U.S. Bancorp (USB) Q1 2023 Earnings Call Transcript
Prepared Remarks
Questions and Answers
Call Participants
Prepared Remarks:
Operator
Welcome to the U.S. Bancorp First Quarter 2023 Earnings Conference Call. Following a review of the results, there will be a formal question-and-answer session. This call will be recorded and available for replay beginning today at approximately 11 o'clock A.M. Central Time.
I will now turn the conference call over to George Anderson, Senior Vice President and Director of Investor Relations for U.S. Bancorp.
George Anderson - Senior Vice President & Director, Investor Relations
Thank you, Brad. Good morning everyone. With me today are Andy Cecere, our Chairman, President, and Chief Executive Officer; and Terry Dolan, our Vice Chair and Chief Financial Officer. During the prepared remarks, Andy and Terry will be referencing a slide presentation.
A copy of the presentation a s well as our earnings release and supplemental analyst schedules are available on our website at usbank.com. I would like to remind you that any forward-looking statements made during today's call are subject to risk and uncertainty.
Factors that could materially change our current forward-looking assumptions are described on page two of today's presentation, in our press release, our Form 10-K and its subsequent reports on file with the SEC. Following their prepared remarks, Andy and Terry will take any questions that you have.
I will now turn the call over to Andy.
Andy Cecere - Chairman, President & CEO
Thanks George. Good morning, everyone, and thank you for joining our call. I'll begin on slide three. In the first quarter, we reported earnings per share of $1.04, which includes $0.12 per share of charges related to the MUFG Union Bank acquisition. Excluding those notable items, earnings per share was $1.16. We achieved record net revenue of $7.2 billion for the quarter.
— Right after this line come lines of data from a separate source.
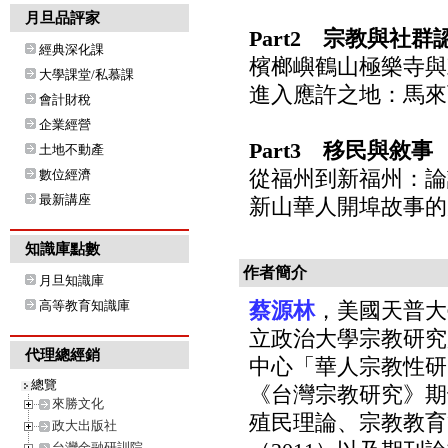
月旦品評家
Part2 宗教與社群
經典深化課
檳榔嶼鶴山極樂寺與
大學課堂/私慕課
進入應許之地：馬來
會計財稅
企業經營
Part3 移民與敘事
土地不動產
從福州到新福州：論
數位經濟
最新講座
新山華人開埠故事的
知識庫點數
作者簡介
月旦知識庫
高等教育知識庫
蔡源林
，美國天普大學（
立政治大學宗教研究
代理總經銷
中心「華人宗教性研
總覽
《台灣宗教研究》期
來勝文化
殖民理論、宗教教育
政大出版社
台灣金融研訓院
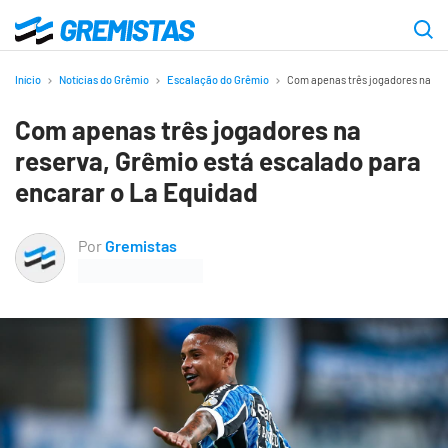
Ir
para
Gremistas
o
Início
Notícias do Grêmio
Escalação do Grêmio
Com apenas três jogadores na res
conteúdo
Com apenas três jogadores na
principal
reserva, Grêmio está escalado para
encarar o La Equidad
Por
Gremistas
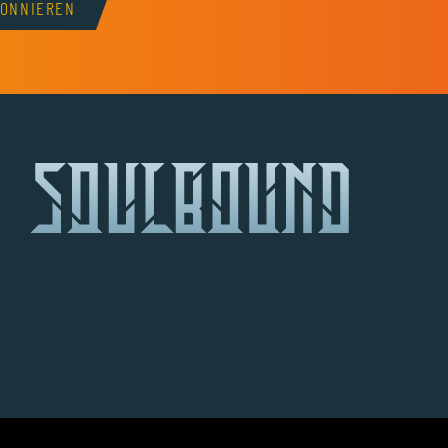
BONNIEREN
nt
Kanal
scord-Server
en Telegram-Kanal
 unseren TikTok-Account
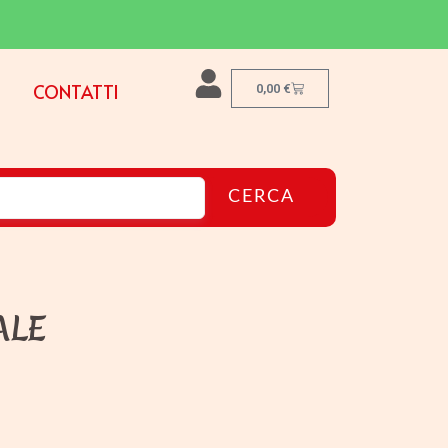
CONTATTI
0,00
€
CERCA
ALE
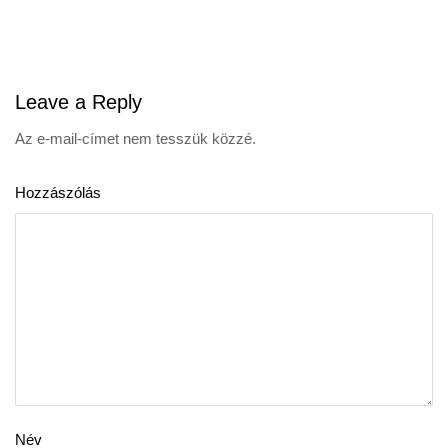
navigation
Leave
a Reply
Az e-mail-címet nem tesszük közzé.
Hozzászólás
Név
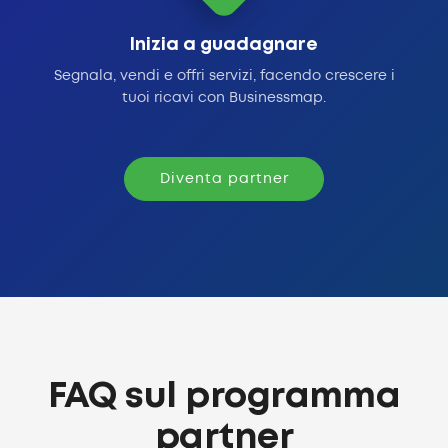
Inizia a guadagnare
Segnala, vendi e offri servizi, facendo crescere i
tuoi ricavi con Businessmap.
Diventa partner
FAQ sul programma
partner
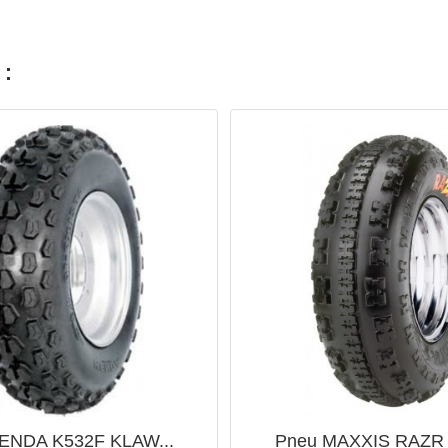
 :
ENDA K532F KLAW...
Pneu MAXXIS RAZR 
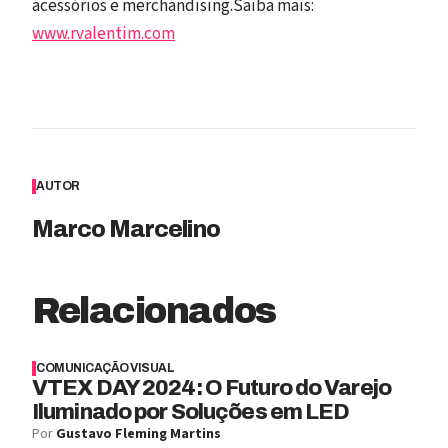
acessórios e merchandising.Saiba mais:
www.rvalentim.com
AUTOR
Marco Marcelino
Relacionados
COMUNICAÇÃO VISUAL
VTEX DAY 2024: O Futuro do Varejo
Iluminado por Soluções em LED
Por
Gustavo Fleming Martins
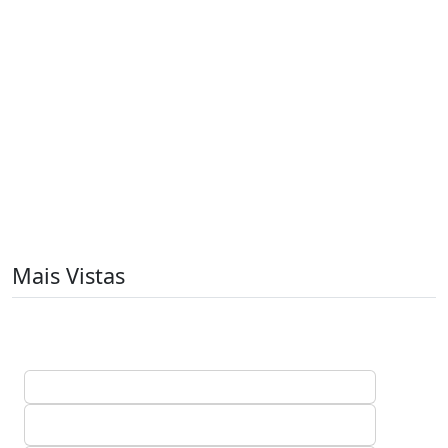
Mais Vistas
Following our successful close of Union Bank acquisition in December of 2022, first quarter results reflected a full year's benefit of the acquired franchise, continued growth in earning assets, net interest margin expansion, and higher non-interest income led by stronger commercial product and mortgage banking fee revenues.
Slide four details our reported and adjusted income statement results as well as the end of period and average balances and other performance metrics. On the right, you'll see the credit quality remains strong, but is starting to normalize as expected. Our charge-off ratio of 30 basis points as adjusted is well below pre-COVID levels and reflective of our disciplined risk management culture.